New BSD. See License

Install

chest is on the Python Package Index (PyPI):

pip install chest

Example

>>> from chest import Chest
>>> c = Chest()

>>> # Acts like a normal dictionary
>>> c['x'] = [1, 2, 3]
>>> c['x']
[1, 2, 3]

>>> # Data persists to local files
>>> c.flush()
>>> import os
>>> os.listdir(c.path)
['.keys', 'x']

>>> # These files hold pickled results
>>> import pickle
>>> pickle.load(open(c.path))
[1, 2, 3]

>>> # Though one normally accesses these files with chest itself
>>> c2 = Chest(path=c.path)
>>> c2.keys()
['x']
>>> c2['x']
[1, 2, 3]

>>> # Chest is configurable, so one can use json instead of pickle
>>> import json
>>> c = Chest(path='my-chest', dump=json.dump, load=json.load)
>>> c['x'] = [1, 2, 3]
>>> c.flush()

>>> json.load(open('my-chest'))
[1, 2, 3]

Known Failings

Chest was designed to hold a moderate amount of largish numpy arrays. It doesn’t handle the very many small key-value pairs usecase (though could with small effort). In particular chest has the following deficiencies

  1. It determines what values to spill to disk by size. The largest values are spilled. This can be improved by better determination of size (see the nbytes function) and consideration of time-of-use (like an LRU mechanism.)

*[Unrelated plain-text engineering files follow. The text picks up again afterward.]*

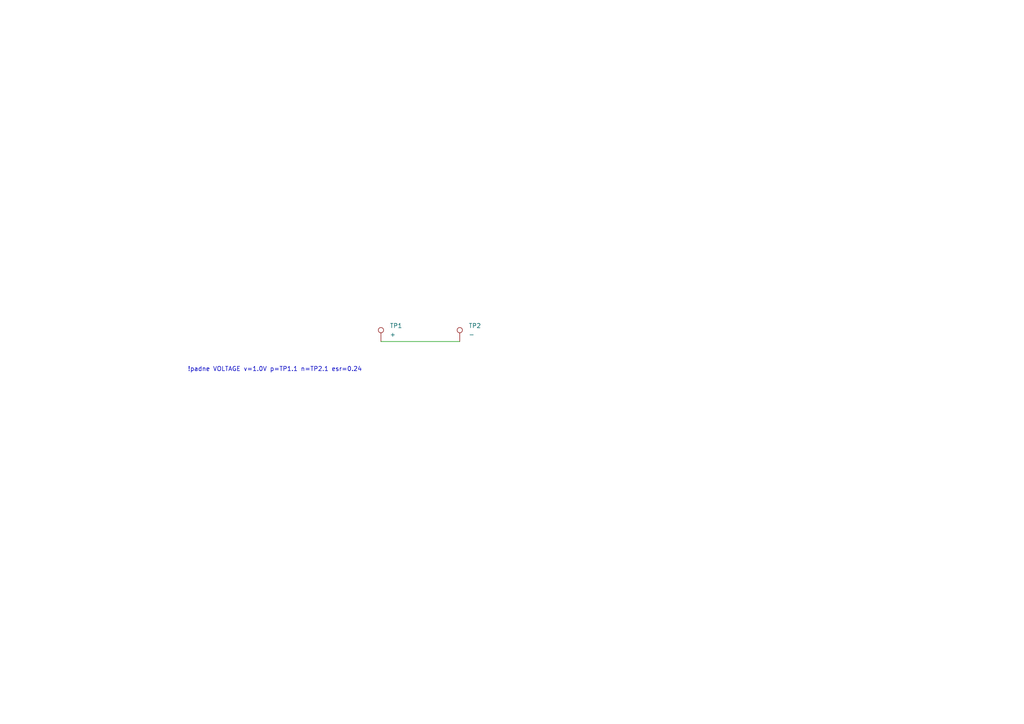
<source format=kicad_sch>
(kicad_sch
	(version 20231120)
	(generator "eeschema")
	(generator_version "8.0")
	(uuid "408e5da9-594d-42c6-b47f-a7a37ba95a70")
	(paper "A4")
	
	(wire
		(pts
			(xy 110.49 99.06) (xy 133.35 99.06)
		)
		(stroke
			(width 0)
			(type default)
		)
		(uuid "8a5ccbbb-9c9f-421c-b52a-458d30813606")
	)
	(text "!padne VOLTAGE v=1.0V p=TP1.1 n=TP2.1 esr=0.24"
		(exclude_from_sim no)
		(at 79.756 107.188 0)
		(effects
			(font
				(size 1.27 1.27)
			)
		)
		(uuid "94d70d5d-b64a-467c-b6da-ceb1471d9998")
	)
	(symbol
		(lib_id "Connector:TestPoint")
		(at 133.35 99.06 0)
		(unit 1)
		(exclude_from_sim no)
		(in_bom yes)
		(on_board yes)
		(dnp no)
		(fields_autoplaced yes)
		(uuid "36cb1f8d-3bcd-4fd5-b691-0033cb381a23")
		(property "Reference" "TP2"
			(at 135.89 94.4879 0)
			(effects
				(font
					(size 1.27 1.27)
				)
				(justify left)
			)
		)
		(property "Value" "-"
			(at 135.89 97.0279 0)
			(effects
				(font
					(size 1.27 1.27)
				)
				(justify left)
			)
		)
		(property "Footprint" "TestPoint:TestPoint_Pad_D2.0mm"
			(at 138.43 99.06 0)
			(effects
				(font
					(size 1.27 1.27)
				)
				(hide yes)
			)
		)
		(property "Datasheet" "~"
			(at 138.43 99.06 0)
			(effects
				(font
					(size 1.27 1.27)
				)
				(hide yes)
			)
		)
		(property "Description" "test point"
			(at 133.35 99.06 0)
			(effects
				(font
					(size 1.27 1.27)
				)
				(hide yes)
			)
		)
		(pin "1"
			(uuid "0894140f-c355-4df1-ae25-b22c986336cd")
		)
		(instances
			(project "long_trace"
				(path "/408e5da9-594d-42c6-b47f-a7a37ba95a70"
					(reference "TP2")
					(unit 1)
				)
			)
		)
	)
	(symbol
		(lib_id "Connector:TestPoint")
		(at 110.49 99.06 0)
		(unit 1)
		(exclude_from_sim no)
		(in_bom yes)
		(on_board yes)
		(dnp no)
		(fields_autoplaced yes)
		(uuid "d7251af7-9afa-42da-8354-16e8dc243d04")
		(property "Reference" "TP1"
			(at 113.03 94.4879 0)
			(effects
				(font
					(size 1.27 1.27)
				)
				(justify left)
			)
		)
		(property "Value" "+"
			(at 113.03 97.0279 0)
			(effects
				(font
					(size 1.27 1.27)
				)
				(justify left)
			)
		)
		(property "Footprint" "TestPoint:TestPoint_Pad_D2.0mm"
			(at 115.57 99.06 0)
			(effects
				(font
					(size 1.27 1.27)
				)
				(hide yes)
			)
		)
		(property "Datasheet" "~"
			(at 115.57 99.06 0)
			(effects
				(font
					(size 1.27 1.27)
				)
				(hide yes)
			)
		)
		(property "Description" "test point"
			(at 110.49 99.06 0)
			(effects
				(font
					(size 1.27 1.27)
				)
				(hide yes)
			)
		)
		(pin "1"
			(uuid "bd939d51-e671-41d4-bc88-57a92543ec7a")
		)
		(instances
			(project ""
				(path "/408e5da9-594d-42c6-b47f-a7a37ba95a70"
					(reference "TP1")
					(unit 1)
				)
			)
		)
	)
	(sheet_instances
		(path "/"
			(page "1")
		)
	)
)

</source>
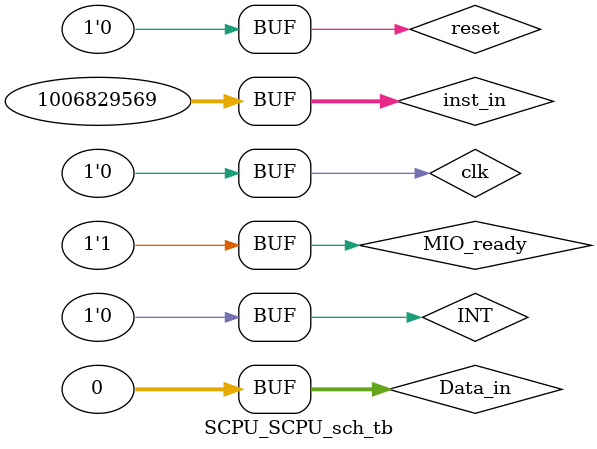
<source format=v>

`timescale 1ns / 1ps

module SCPU_SCPU_sch_tb();

// Inputs
   reg MIO_ready;
   reg [31:0] inst_in;
   reg [31:0] Data_in;
   reg reset;
   reg clk;
   reg INT;

// Output
   wire mem_w;
   wire CPU_MIO;
   wire [31:0] PC_out;
   wire [31:0] Addr_out;
   wire [31:0] Data_out;

// Bidirs

// Instantiate the UUT
   SCPU UUT (
		.mem_w(mem_w), 
		.CPU_MIO(CPU_MIO), 
		.MIO_ready(MIO_ready), 
		.inst_in(inst_in), 
		.Data_in(Data_in), 
		.reset(reset), 
		.clk(clk), 
		.PC_out(PC_out), 
		.Addr_out(Addr_out), 
		.Data_out(Data_out), 
		.INT(INT)
   );
// Initialize Inputs
       initial begin
		MIO_ready = 1;
		inst_in = 0;
		Data_in = 0;
		reset = 0;
		clk = 0;
		INT = 0;

		end
		
		always begin
		inst_in = 32'b00100000001000100000000000000001;
		clk=1; #20;
		clk=0; #20;
		inst_in = 32'b00111100000000110000000000000001;
		end
endmodule

</source>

  2. Spill conditions are checked after every action. Spill conditions often involve an n log(n) sorting process. This could be improved by tracking and efficiently updating the size of all values iteratively.

  3. Chest is not multi-process safe. We should institute a file lock at least around the .keys file.

  4. Chest does not support mutation of variables on disk.

Dependencies

Chest supports Python 2.6+ and Python 3.2+ with a common codebase. It is pure Python and requires no dependencies beyond the standard library.

It is, in short, a light weight dependency.